I don’t think I know anyone who feels good about their email inbox. For a lot of people, it feels like an unmanageable mess of obligations and junk, a “shame closet” repository for a decade of mailing lists you didn’t realize you had signed up for. For some people, their inbox is so excruciating that they’ve just given up — refusing to even check it or declaring email bankruptcy.
This is not a new problem. Gmail, one of the most popular email services in the world, celebrated its 20th birthday in April. When Google introduced the tabbed inbox in 2013, I was in heaven. It completely solved my digital-shame-closet problem with my email. The tabs separated important emails — finally! — from the crush of alerts about Old Navy sales or other email blasts that didn’t require my immediate attention.
(I would note here that if you, personally, have developed a better strategy for dealing with your inbox, or you prefer to use a different mail client or app, I’m happy for you. Thrilled. But this conversation is not for you.)
Since then, the tabbed inbox has fallen behind, unable to keep up with the ways that email has changed since 2013. Google is trying to fix it (I’ll get to that in a second), but it’s not doing enough.
2013: The dawn of the tabbed inbox
When it launched, the tabbed inbox was designed to direct important emails to your Primary tab and send others to Promotions or Social tabs. You could also choose to add Forums and Updates tabs.
In 2013, these tabs made sense. People still received “social” emails — messages from Facebook about birthdays, anniversaries, etc. But in 2024, who is still opening email alerts from Facebook?
This type of sorting no longer really makes sense. My Promotions tab has the daily newsletter from The Information and The Boston Globe, mixed in with an update about new profile views from TikTok, new listings on Redfin (how did I even start getting emails from that?), and an actual promotional email from the footwear brand Merrell.
Google has apparently noticed that the tabbed inbox isn’t meeting today’s needs and will soon roll out an update meant to alleviate the burden of the swollen Primary inbox.
Google will start adding the Updates tab
The change will add the Updates tab to all user inboxes by default and direct more messages to that tab. Previously, the Updates tab was only an extra option in settings.
“Recently, we conducted an experiment that activates a refreshed version of the Updates inbox in Gmail,” a spokesperson from Google told Business Insider. “We received positive feedback from participants and are now bringing the feature to additional users to help them focus on the emails that matter most to them.”
This should be great for most people who have been frustrated with their Primary tab being overloaded. Great!
I demand a Newsletters tab
But this still isn’t what I dream of getting out of a tabbed inbox.

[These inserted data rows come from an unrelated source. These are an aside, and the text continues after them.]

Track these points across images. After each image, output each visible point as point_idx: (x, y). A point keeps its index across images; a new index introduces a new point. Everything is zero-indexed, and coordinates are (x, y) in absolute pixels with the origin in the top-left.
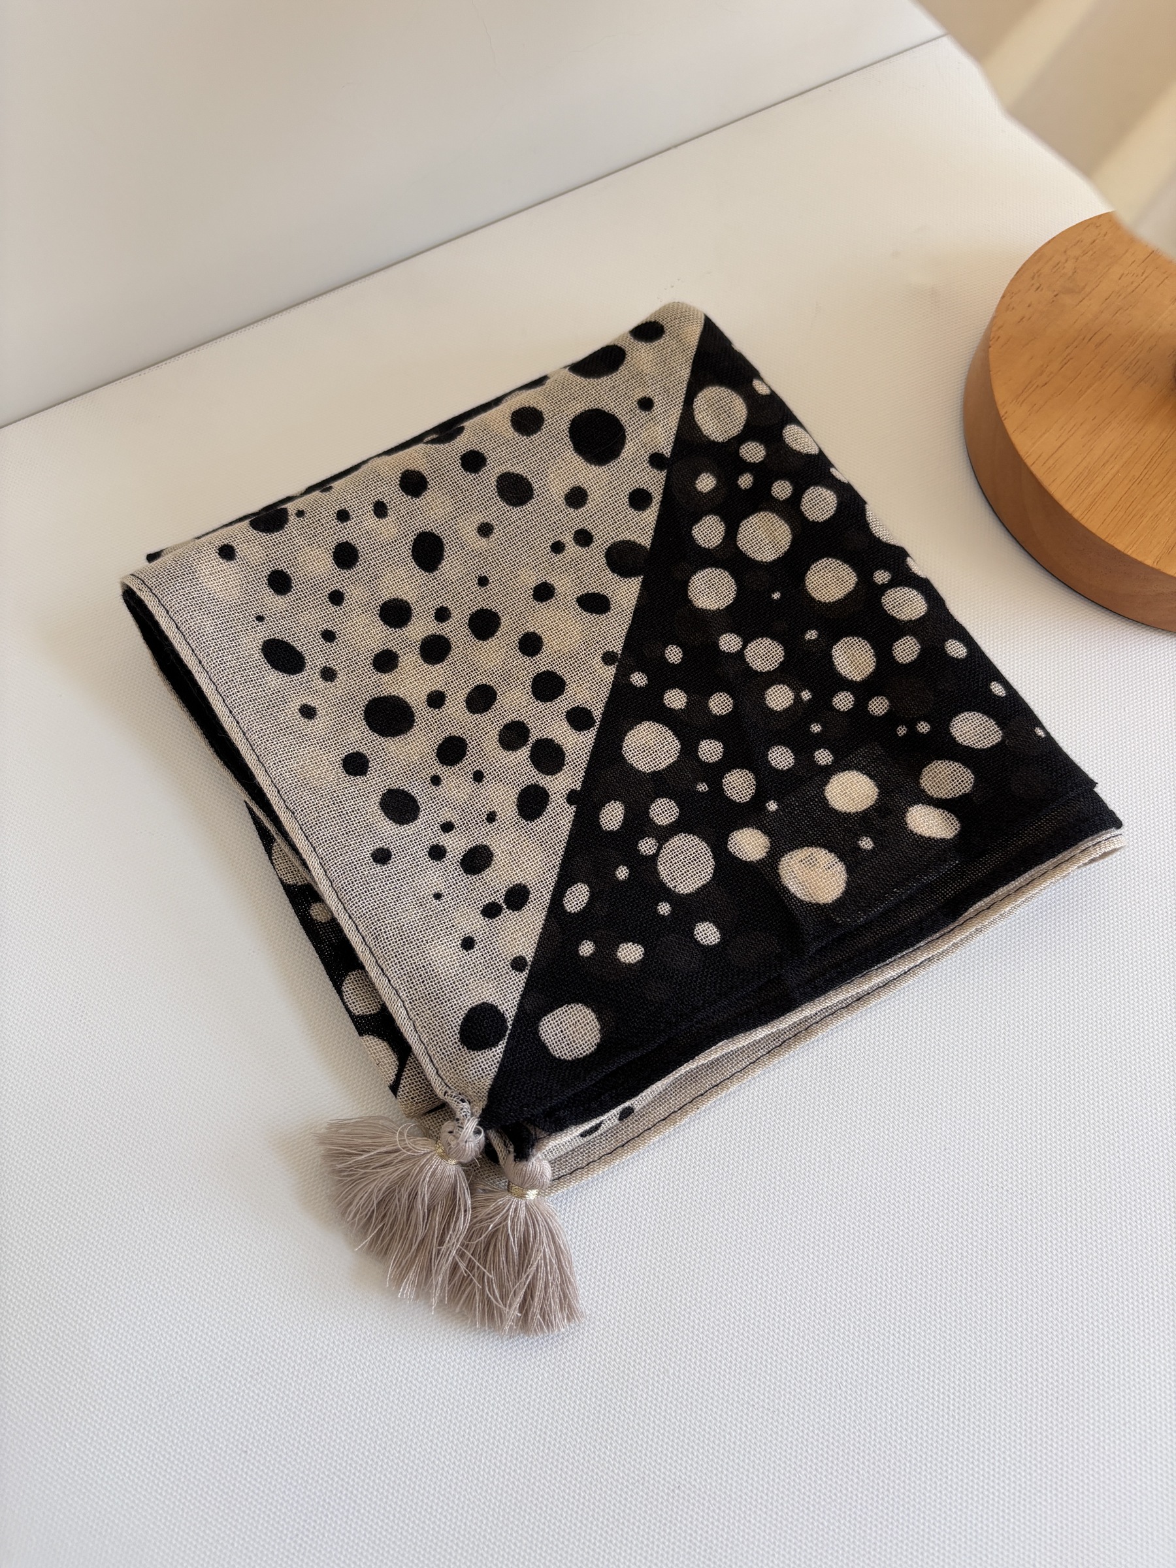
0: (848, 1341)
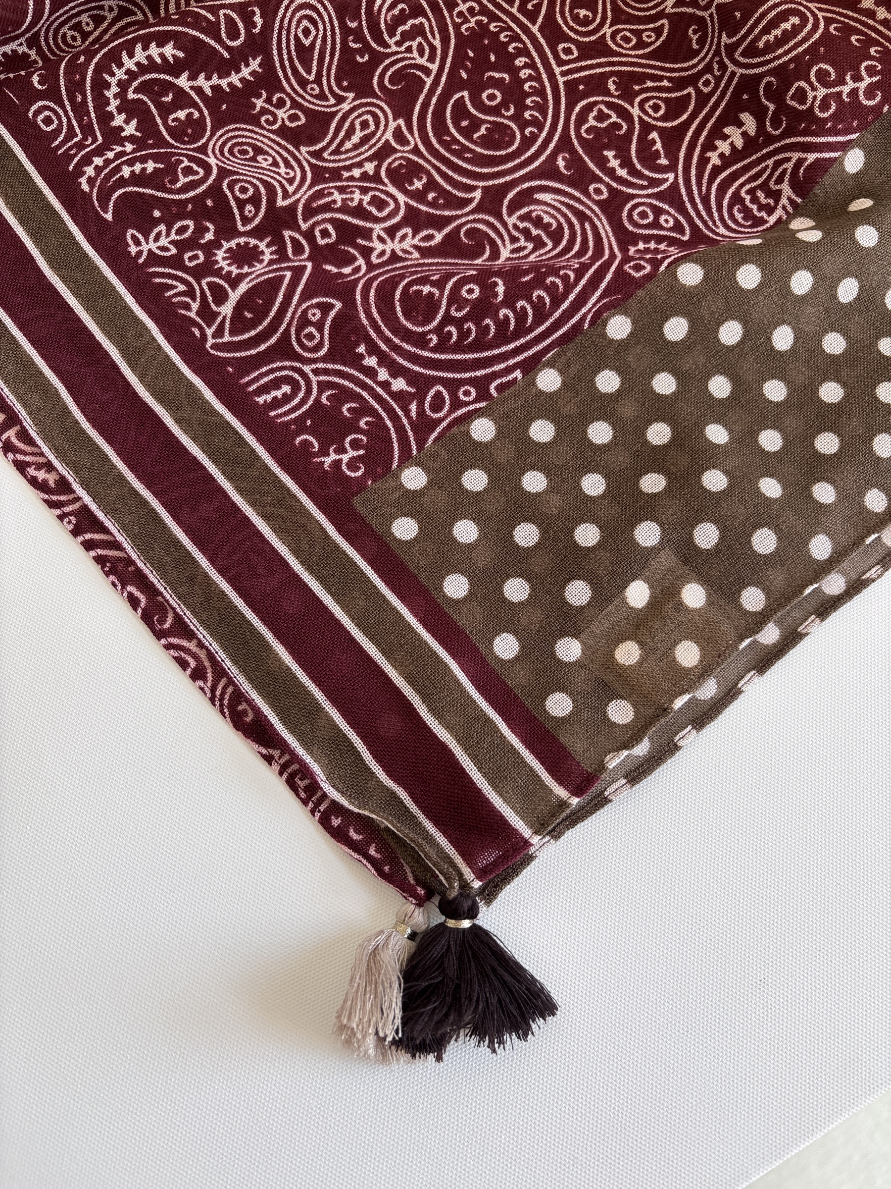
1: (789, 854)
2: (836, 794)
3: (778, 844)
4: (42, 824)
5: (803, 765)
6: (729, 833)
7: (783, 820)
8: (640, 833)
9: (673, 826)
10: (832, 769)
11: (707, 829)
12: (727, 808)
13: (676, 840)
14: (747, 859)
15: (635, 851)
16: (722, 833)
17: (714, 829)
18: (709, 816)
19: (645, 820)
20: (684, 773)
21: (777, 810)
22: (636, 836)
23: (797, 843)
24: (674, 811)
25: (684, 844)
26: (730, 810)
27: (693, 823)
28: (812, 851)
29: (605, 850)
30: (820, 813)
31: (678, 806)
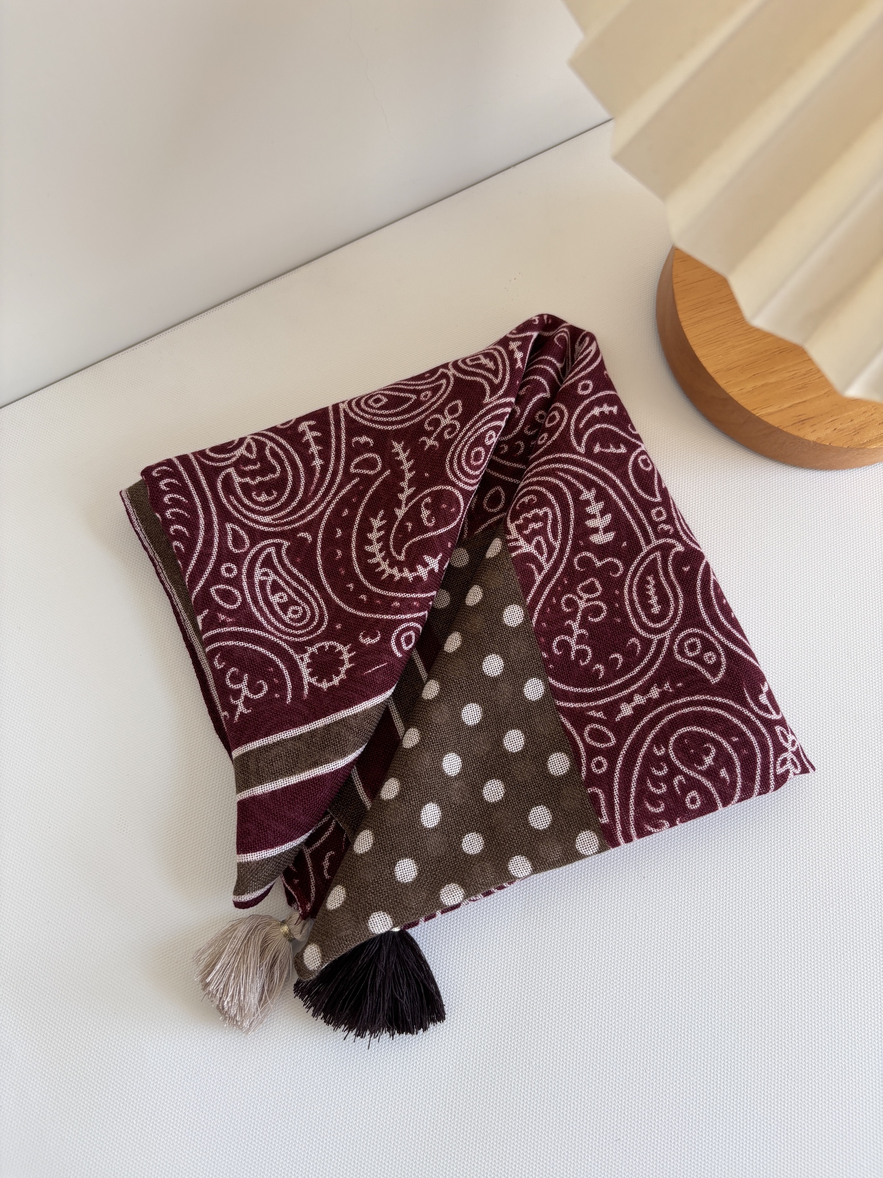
0: (651, 1040)
1: (817, 1138)
2: (857, 1078)
3: (807, 1128)
4: (147, 1119)
5: (827, 1050)
6: (762, 1118)
7: (810, 1104)
8: (682, 1120)
9: (711, 1113)
10: (854, 1054)
11: (742, 1115)
12: (759, 1094)
13: (715, 1126)
14: (779, 1143)
15: (678, 1137)
16: (756, 1118)
17: (749, 1115)
18: (743, 1101)
19: (686, 1107)
20: (719, 1060)
21: (805, 1095)
22: (678, 1122)
23: (824, 1127)
24: (712, 1098)
25: (721, 1130)
26: (763, 1096)
27: (729, 1109)
28: (837, 1134)
29: (650, 1137)
30: (844, 1096)
31: (715, 1092)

What I dream of most is a new, dedicated Newsletters tab — over the past few years, I’ve subscribed to a lot of email newsletters on Substack, as well as regular newsy newsletters from publications such as BI, which send links to top stories. (By the way, I highly recommend signing up for the BI newsletter.)
Right now, my newsletters go (mostly) to the Updates tab, where they get mixed in with a bunch of random stuff. What I’d love is to have a single tab in my email where I can browse through my newsletters — almost like … dare I say it … an RSS feed (RIP Google Reader).
Gmail doesn’t allow you to rename or create custom tabs, so I can’t create a Newsletters tab for myself.
Yes, you can make “labels” in Gmail to help sort your inbox. I heavily use labels and have a newsletter label, but their function is very different from a tab. I want the tab!
(Not perfect, but there is a Chrome extension that allows you to pin labels to mimic a tab.)
At some point, artificial intelligence will probably completely change the way email works — and the possibilities are thrilling, like being able to ask your AI assistant to search your emails for all receipts and instantly make a spreadsheet of expenses.
But considering the way that AI search results in Google were going last week (it suggested putting glue in pizza, for example), I’m skeptical of how soon and how appealing that will be.
For now, it’s high time we demand more from our inboxes — just because email is annoying doesn’t mean we shouldn’t demand more from it.